Films that level you (and rebuild your love of cinema)

Quick, think of a film that absolutely leveled you on your first viewing. Picking one film from each of the last five decades I feel confident in saying popular opinion would come up with:
  • 2000s - The Dark Knight
  • 1990s - Pulp Fiction
  • 1980s - (tie) Back to the Future - Alien
  • 1970s - (tie) The Godfather - Star Wars
  • 1960s - (3-way tie) 2001: A Space Odyssey - Psycho - Lawrence of Arabia
For very different reasons these films absolutely captivated audiences and inspired creative minds both inside and outside the film world. Still, these are the easy picks. Films that hit at the right time to rattle the entire culture. But what about films that either hit a small subset of cinema goers or fester overtime to become classics? The truth is film like all artistic mediums is subjective and what some find astonishing, others hold as deplorable (have a discussion with me about Aliens sometime and you'll understand).

Whether you are one of the few who connect with a new film, rediscover something you once cast off, or unearth a cherished work made decades before you were born; a film can pull the rug out from under you from virtually any direction. My most recent encounter with cinematic wonderment came with a viewing of Jacques Tati's 1967 classic, PlayTime.
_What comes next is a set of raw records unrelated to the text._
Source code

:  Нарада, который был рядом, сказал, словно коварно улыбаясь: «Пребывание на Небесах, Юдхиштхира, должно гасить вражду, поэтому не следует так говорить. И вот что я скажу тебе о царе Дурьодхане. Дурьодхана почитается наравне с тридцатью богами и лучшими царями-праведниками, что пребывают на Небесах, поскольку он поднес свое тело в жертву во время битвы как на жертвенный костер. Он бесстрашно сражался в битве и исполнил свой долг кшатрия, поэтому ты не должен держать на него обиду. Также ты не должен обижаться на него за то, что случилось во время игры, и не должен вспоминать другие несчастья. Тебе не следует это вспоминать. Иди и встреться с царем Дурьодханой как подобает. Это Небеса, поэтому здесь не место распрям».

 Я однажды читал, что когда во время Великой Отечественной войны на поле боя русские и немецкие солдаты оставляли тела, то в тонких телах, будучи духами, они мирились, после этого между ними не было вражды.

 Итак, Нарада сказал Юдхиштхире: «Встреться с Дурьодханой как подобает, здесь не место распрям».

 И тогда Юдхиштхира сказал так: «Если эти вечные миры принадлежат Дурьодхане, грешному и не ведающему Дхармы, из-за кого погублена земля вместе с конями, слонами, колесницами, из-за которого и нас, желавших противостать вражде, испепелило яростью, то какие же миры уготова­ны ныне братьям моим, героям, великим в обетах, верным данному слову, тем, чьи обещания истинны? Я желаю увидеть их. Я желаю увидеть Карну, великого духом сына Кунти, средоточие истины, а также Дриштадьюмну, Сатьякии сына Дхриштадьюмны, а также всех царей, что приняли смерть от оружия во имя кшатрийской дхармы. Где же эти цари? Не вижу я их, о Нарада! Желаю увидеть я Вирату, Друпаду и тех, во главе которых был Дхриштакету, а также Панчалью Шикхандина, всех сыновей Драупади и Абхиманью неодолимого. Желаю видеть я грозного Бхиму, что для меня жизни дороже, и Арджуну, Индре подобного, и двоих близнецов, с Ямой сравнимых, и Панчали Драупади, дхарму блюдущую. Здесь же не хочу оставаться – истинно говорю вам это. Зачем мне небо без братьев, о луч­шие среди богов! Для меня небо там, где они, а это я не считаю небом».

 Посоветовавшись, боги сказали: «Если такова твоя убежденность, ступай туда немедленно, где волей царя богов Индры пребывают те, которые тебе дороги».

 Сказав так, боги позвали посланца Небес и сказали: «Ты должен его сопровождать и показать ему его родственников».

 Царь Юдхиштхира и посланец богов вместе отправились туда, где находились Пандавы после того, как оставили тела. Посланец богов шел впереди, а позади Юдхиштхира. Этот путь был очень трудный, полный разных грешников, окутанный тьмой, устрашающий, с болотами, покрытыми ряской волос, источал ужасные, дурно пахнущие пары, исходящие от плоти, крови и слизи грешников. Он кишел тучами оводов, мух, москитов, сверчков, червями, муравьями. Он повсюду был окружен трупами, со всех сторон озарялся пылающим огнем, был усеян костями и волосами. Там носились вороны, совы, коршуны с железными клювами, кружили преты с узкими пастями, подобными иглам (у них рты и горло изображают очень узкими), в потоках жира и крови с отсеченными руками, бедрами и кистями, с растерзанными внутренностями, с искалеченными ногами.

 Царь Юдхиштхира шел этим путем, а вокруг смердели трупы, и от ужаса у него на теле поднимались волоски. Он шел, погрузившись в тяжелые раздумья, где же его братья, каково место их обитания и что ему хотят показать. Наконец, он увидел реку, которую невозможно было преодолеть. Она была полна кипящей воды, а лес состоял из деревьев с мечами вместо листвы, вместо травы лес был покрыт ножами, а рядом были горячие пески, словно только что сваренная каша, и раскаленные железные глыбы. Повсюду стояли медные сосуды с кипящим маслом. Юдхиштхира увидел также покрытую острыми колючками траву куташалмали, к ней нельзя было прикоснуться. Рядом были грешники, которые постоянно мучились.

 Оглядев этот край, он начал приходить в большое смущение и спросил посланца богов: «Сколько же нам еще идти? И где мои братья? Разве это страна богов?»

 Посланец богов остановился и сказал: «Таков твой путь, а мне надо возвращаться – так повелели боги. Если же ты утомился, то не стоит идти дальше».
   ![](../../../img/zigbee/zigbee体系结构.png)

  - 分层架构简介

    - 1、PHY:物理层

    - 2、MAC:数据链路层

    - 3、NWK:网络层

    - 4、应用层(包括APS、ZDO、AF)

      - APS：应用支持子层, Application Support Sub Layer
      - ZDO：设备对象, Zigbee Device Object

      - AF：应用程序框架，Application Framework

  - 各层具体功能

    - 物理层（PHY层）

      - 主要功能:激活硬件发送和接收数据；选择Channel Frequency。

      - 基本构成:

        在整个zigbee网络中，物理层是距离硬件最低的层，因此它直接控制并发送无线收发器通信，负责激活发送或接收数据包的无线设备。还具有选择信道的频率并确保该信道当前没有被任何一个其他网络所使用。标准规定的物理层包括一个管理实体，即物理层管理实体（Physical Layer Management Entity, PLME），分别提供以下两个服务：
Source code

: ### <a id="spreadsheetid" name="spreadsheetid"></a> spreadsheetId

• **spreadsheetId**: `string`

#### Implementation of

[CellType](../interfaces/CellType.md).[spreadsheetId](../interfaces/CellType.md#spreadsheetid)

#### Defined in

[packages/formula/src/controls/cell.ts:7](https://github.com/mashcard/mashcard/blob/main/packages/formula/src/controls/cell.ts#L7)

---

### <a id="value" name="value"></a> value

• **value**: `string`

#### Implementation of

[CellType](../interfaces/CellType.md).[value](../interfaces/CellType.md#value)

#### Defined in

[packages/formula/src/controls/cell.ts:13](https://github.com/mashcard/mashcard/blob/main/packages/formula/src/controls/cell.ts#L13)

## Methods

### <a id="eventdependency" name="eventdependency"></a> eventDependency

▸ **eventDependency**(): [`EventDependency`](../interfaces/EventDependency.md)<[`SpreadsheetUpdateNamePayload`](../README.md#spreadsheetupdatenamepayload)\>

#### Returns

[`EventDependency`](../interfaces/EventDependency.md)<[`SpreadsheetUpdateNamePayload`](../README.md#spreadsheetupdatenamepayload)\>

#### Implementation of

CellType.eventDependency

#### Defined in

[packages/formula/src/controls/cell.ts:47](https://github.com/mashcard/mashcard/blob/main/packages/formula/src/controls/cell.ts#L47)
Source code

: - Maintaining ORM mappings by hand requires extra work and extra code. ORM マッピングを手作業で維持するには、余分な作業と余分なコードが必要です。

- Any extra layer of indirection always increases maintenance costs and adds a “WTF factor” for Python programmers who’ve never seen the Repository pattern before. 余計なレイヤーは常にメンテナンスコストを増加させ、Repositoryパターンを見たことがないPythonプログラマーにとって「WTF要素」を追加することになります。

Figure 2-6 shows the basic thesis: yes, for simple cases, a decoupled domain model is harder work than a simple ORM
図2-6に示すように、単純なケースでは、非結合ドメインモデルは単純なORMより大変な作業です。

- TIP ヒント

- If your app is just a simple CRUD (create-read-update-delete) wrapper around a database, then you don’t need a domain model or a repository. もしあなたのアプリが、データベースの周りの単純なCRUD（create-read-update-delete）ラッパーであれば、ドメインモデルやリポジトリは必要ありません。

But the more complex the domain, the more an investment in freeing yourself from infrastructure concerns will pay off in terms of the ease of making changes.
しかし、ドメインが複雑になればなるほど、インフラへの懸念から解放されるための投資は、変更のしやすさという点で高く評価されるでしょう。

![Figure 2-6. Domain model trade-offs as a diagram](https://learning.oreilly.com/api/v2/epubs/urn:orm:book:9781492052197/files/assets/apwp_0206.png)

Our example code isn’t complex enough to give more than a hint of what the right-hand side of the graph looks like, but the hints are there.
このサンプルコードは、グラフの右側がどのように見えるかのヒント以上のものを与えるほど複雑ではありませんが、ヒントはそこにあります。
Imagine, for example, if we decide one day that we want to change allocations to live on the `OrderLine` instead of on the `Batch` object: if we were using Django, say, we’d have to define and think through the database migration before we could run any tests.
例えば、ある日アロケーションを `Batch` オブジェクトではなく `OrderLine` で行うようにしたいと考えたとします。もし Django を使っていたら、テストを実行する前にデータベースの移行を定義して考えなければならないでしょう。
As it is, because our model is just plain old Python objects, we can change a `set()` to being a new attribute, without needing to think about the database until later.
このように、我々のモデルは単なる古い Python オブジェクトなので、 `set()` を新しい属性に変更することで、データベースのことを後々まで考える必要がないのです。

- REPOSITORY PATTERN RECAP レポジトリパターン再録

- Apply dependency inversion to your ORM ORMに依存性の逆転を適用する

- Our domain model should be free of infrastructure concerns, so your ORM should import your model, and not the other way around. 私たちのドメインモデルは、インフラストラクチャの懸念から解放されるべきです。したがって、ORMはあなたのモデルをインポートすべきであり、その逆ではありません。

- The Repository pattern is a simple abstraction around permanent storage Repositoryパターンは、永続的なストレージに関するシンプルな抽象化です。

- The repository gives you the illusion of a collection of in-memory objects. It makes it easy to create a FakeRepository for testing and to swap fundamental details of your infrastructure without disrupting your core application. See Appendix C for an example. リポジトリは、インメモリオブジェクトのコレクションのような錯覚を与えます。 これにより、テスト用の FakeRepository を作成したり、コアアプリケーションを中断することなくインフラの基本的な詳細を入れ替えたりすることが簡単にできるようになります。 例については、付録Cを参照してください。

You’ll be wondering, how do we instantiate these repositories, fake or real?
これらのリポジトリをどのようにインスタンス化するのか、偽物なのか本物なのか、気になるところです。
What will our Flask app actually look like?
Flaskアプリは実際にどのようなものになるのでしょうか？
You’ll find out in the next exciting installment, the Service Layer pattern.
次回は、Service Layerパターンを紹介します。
Looking at the list above of zeitgeist grabbing films from the past fifty years, PlayTime seems like a zebra in a room full of horses. It's a comedy, foreign, not a single cast member is a star, and its run in the cinema was so bad it kept Tati in debt for years. But it does belong. Each of those films above require multiple viewings to absorb their layered brilliance that ultimately pushes them from enjoyable moving pictures to art, and PlayTime is that and much more.

For the uninitiated, PlayTime is the story of several characters who cross paths in a modernized version of Paris as it entered the modern, computerized age of the 1960s. The dialogue is of little consequence, the casting is unremarkable, the pacing is rather slow, but the execution and cinematography are unparalleled. A common slight on modern comedies are they're full of obvious gags and lack in film style. PlayTime is quite the opposite. It has so much style it is impossible to consume it all in a single viewing, the gags are both subtle and slapstick, and there is an undercurrent of commentary on the modern age that Apatow or McKay could never pull off without punching you in the face with it.

Of course, for the average impatient movie fan of today, might find PlayTime tobe the "boring." Which would be dreadful shame of a view to hold. Yes there are long, complicated scenes where nothing of importance happens, but those are the points when the audience needs to meditate on what is there and why witty repartee is absent. The journey of Tati's long running goof Mr. Hulot and tourist Barbara might be the audiences entre into PlayTime, but they are far from the center point. I mean the film took three years to film, Tati built a working city set known as Tativille, and each a backstory and film narative was written for each of the characters who take center stage at one point or another.

Finally sitting down and watching PlayTime re-energeizes my desire to mine the boundless hours of film came before 1996 (when I started caring about film). If a film such as PlayTime, which wasn't nominated for a single Oscar, can completely win me over in a single viewing than who knows what else is waiting for me.